“Cannie,” said the proctor, “dix me, but I’m glad to see you—and how are you, man?—and do you carry your bones safe—or your head upon your shoulders at all, durin’ these wild times?”
“Troth, and you may well say they’re wild times, Mr. Purcel, and it’ll be wisdom in every one to keep themselves as safe as possible till they mend. Is it thruth, sir, that you’re makin’ preparations to collect your tides wid the help o’ the sogers and polis?”
“Perfectly thrue, Cannie; we’ll let the rascals that are misleading the people, as well as the people themselves, know whether they or the law are the strongest. They cannot blame us for the consequence, for we’re forced to it.”
“There will be bad work, thin, I’m afeard, sir; and bloody work, I dread.”
“That’s not our fault, Cannie, but the fault of those who will wilfully violate the law. However, let that pass, what’s the news in the world?”
“I suppose you hard, sir, that the house of your friend and neighbor, that man that hears nothin’—” here there was the slightest perceptible grin upon the pedlar’s face—“was attacked last night?”
“You don’t mean O’Driscol’s?”
“Upon my profits, I do—an’ nobody else’s.
“Hillo! do you hear this, girls? O’Driscol’s house was attacked last night!”
“Heavenly father! I hope Alick is safe,” exclaimed Mrs. Purcel, getting pale.
“Well, Cannie,” inquired the proctor, quite coolly, and as if it was a matter of mere business, “what was the consequence? I hope nobody was hurt?”
“Why, that his son Fergus, sir—that fine young man that everybody was fond of—”
“Good God!” exclaimed the proctor, now really shocked at what he supposed the pedlar was about to say; “what is it you are goin’ to tell us?

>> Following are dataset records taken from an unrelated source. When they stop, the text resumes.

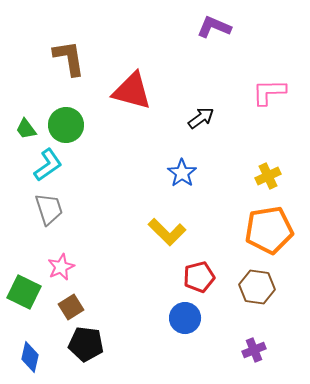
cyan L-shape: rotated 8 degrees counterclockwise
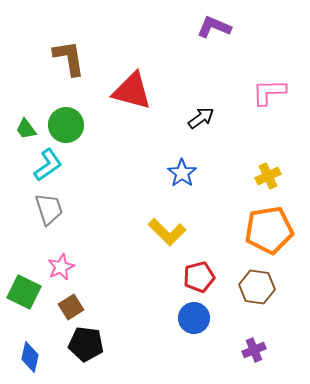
blue circle: moved 9 px right
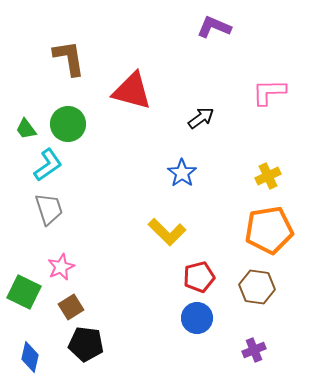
green circle: moved 2 px right, 1 px up
blue circle: moved 3 px right
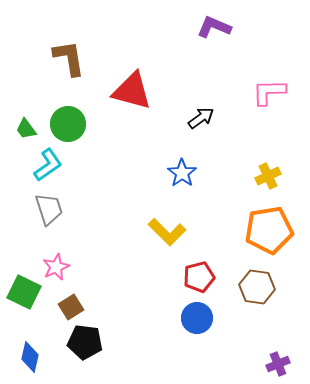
pink star: moved 5 px left
black pentagon: moved 1 px left, 2 px up
purple cross: moved 24 px right, 14 px down
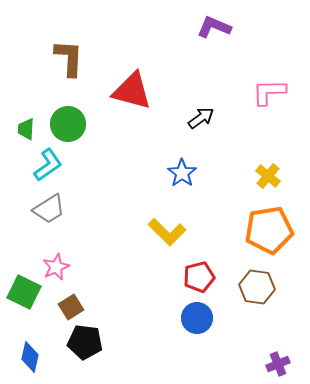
brown L-shape: rotated 12 degrees clockwise
green trapezoid: rotated 40 degrees clockwise
yellow cross: rotated 25 degrees counterclockwise
gray trapezoid: rotated 76 degrees clockwise
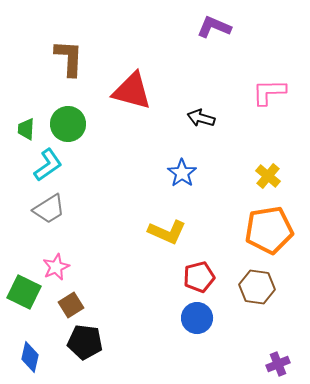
black arrow: rotated 128 degrees counterclockwise
yellow L-shape: rotated 21 degrees counterclockwise
brown square: moved 2 px up
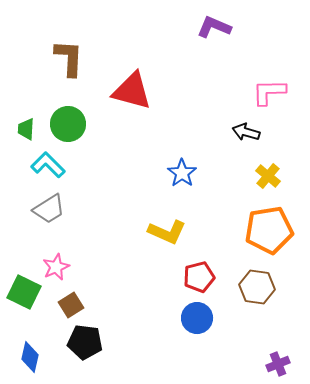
black arrow: moved 45 px right, 14 px down
cyan L-shape: rotated 100 degrees counterclockwise
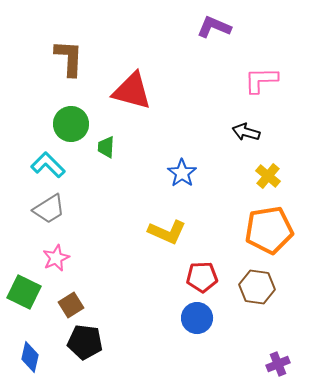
pink L-shape: moved 8 px left, 12 px up
green circle: moved 3 px right
green trapezoid: moved 80 px right, 18 px down
pink star: moved 9 px up
red pentagon: moved 3 px right; rotated 12 degrees clockwise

I hope in God—”
“What is this!” exclaimed John; “heavens, Mary, you have spilled all the tea!”
“Mary, my child,” exclaimed the mother, running to her; “what ails you?—in God’s name, what is the matter?”

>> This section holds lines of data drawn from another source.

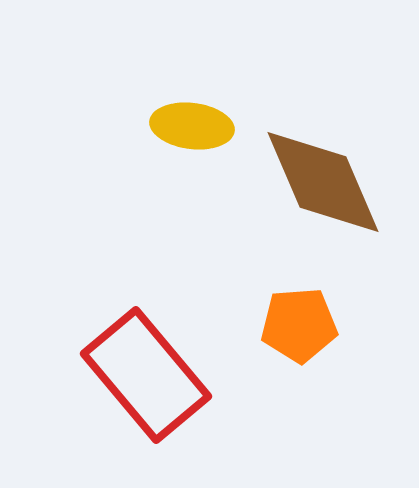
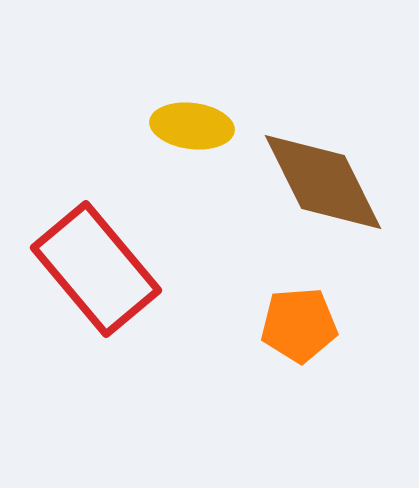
brown diamond: rotated 3 degrees counterclockwise
red rectangle: moved 50 px left, 106 px up
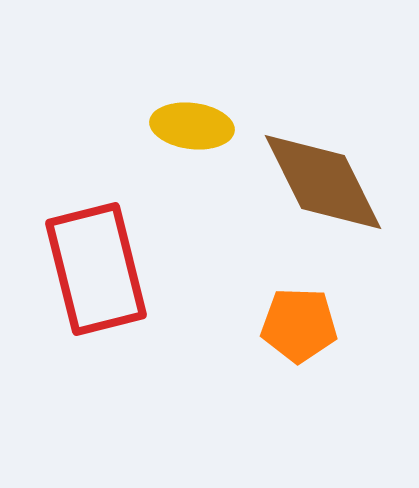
red rectangle: rotated 26 degrees clockwise
orange pentagon: rotated 6 degrees clockwise
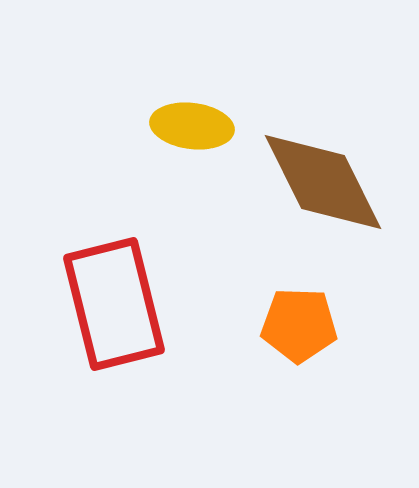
red rectangle: moved 18 px right, 35 px down
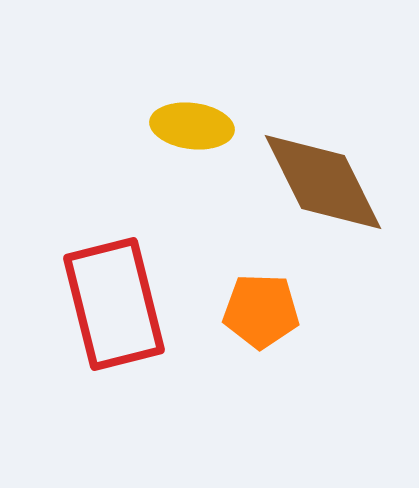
orange pentagon: moved 38 px left, 14 px up
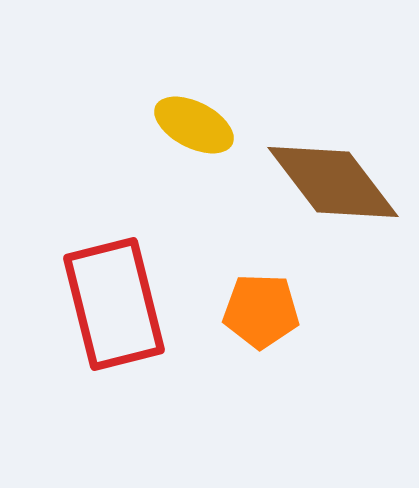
yellow ellipse: moved 2 px right, 1 px up; rotated 20 degrees clockwise
brown diamond: moved 10 px right; rotated 11 degrees counterclockwise
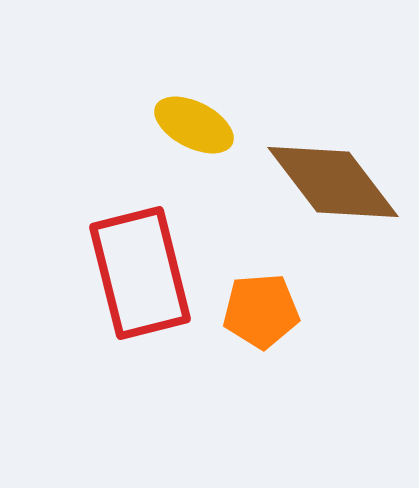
red rectangle: moved 26 px right, 31 px up
orange pentagon: rotated 6 degrees counterclockwise
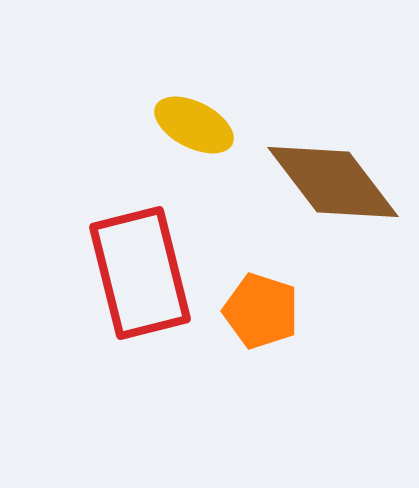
orange pentagon: rotated 22 degrees clockwise
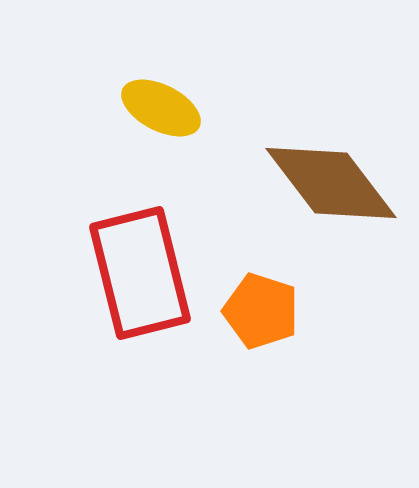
yellow ellipse: moved 33 px left, 17 px up
brown diamond: moved 2 px left, 1 px down
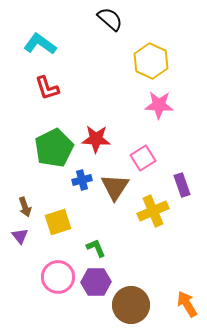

“A sudden faintness,” replied the girl, recovering herself as if by an effort; “but it is over, and I—I am better.”
“His son Fergus, sir—I hope Miss Mary is betther, sir—that his son Fergus and his father, by all accounts, gave them a warmer reception than they expected.”

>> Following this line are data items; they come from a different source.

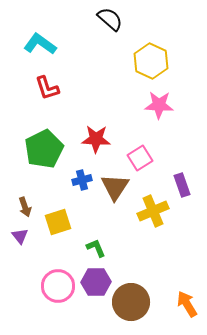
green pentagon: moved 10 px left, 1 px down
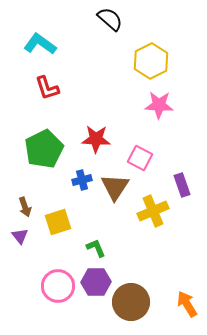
yellow hexagon: rotated 8 degrees clockwise
pink square: rotated 30 degrees counterclockwise
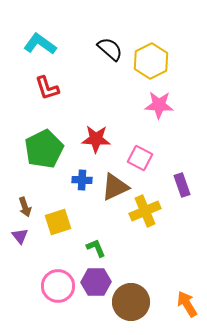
black semicircle: moved 30 px down
blue cross: rotated 18 degrees clockwise
brown triangle: rotated 32 degrees clockwise
yellow cross: moved 8 px left
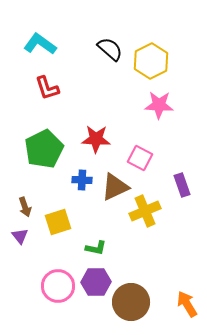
green L-shape: rotated 125 degrees clockwise
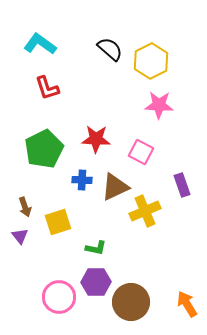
pink square: moved 1 px right, 6 px up
pink circle: moved 1 px right, 11 px down
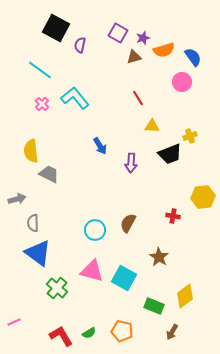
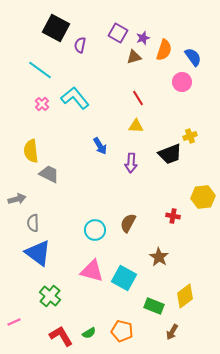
orange semicircle: rotated 55 degrees counterclockwise
yellow triangle: moved 16 px left
green cross: moved 7 px left, 8 px down
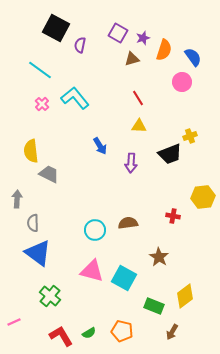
brown triangle: moved 2 px left, 2 px down
yellow triangle: moved 3 px right
gray arrow: rotated 72 degrees counterclockwise
brown semicircle: rotated 54 degrees clockwise
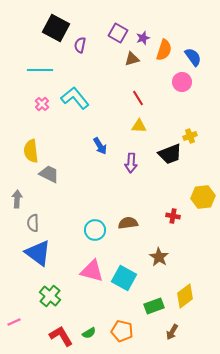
cyan line: rotated 35 degrees counterclockwise
green rectangle: rotated 42 degrees counterclockwise
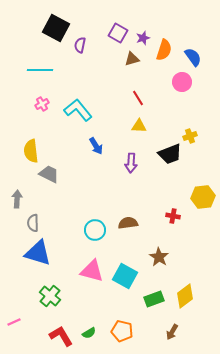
cyan L-shape: moved 3 px right, 12 px down
pink cross: rotated 16 degrees clockwise
blue arrow: moved 4 px left
blue triangle: rotated 20 degrees counterclockwise
cyan square: moved 1 px right, 2 px up
green rectangle: moved 7 px up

“But was none of O’Driscol’s family hurt nor anybody else?” asked Purcel.
“No, sir, it seems not—and indeed I’m main glad of it.”
“D—n you, Cannie,” exclaimed the other, between jest and earnest, “why did you give me such a start? You told the affair as if Fergus had been shot—however, I’m glad that all’s safe in O’Driscol’s;—but about the night-boys? Were there any lives lost among them?”
“It’s thought not, sir,” replied the pedlar. “They left the marks o’ blood behind them, but the general opinion is, that there was no life lost; I hope there wasn’t—for, indeed, I have such a hatred against the shed-din’ of blood, that I don’t wish even to hear of it.”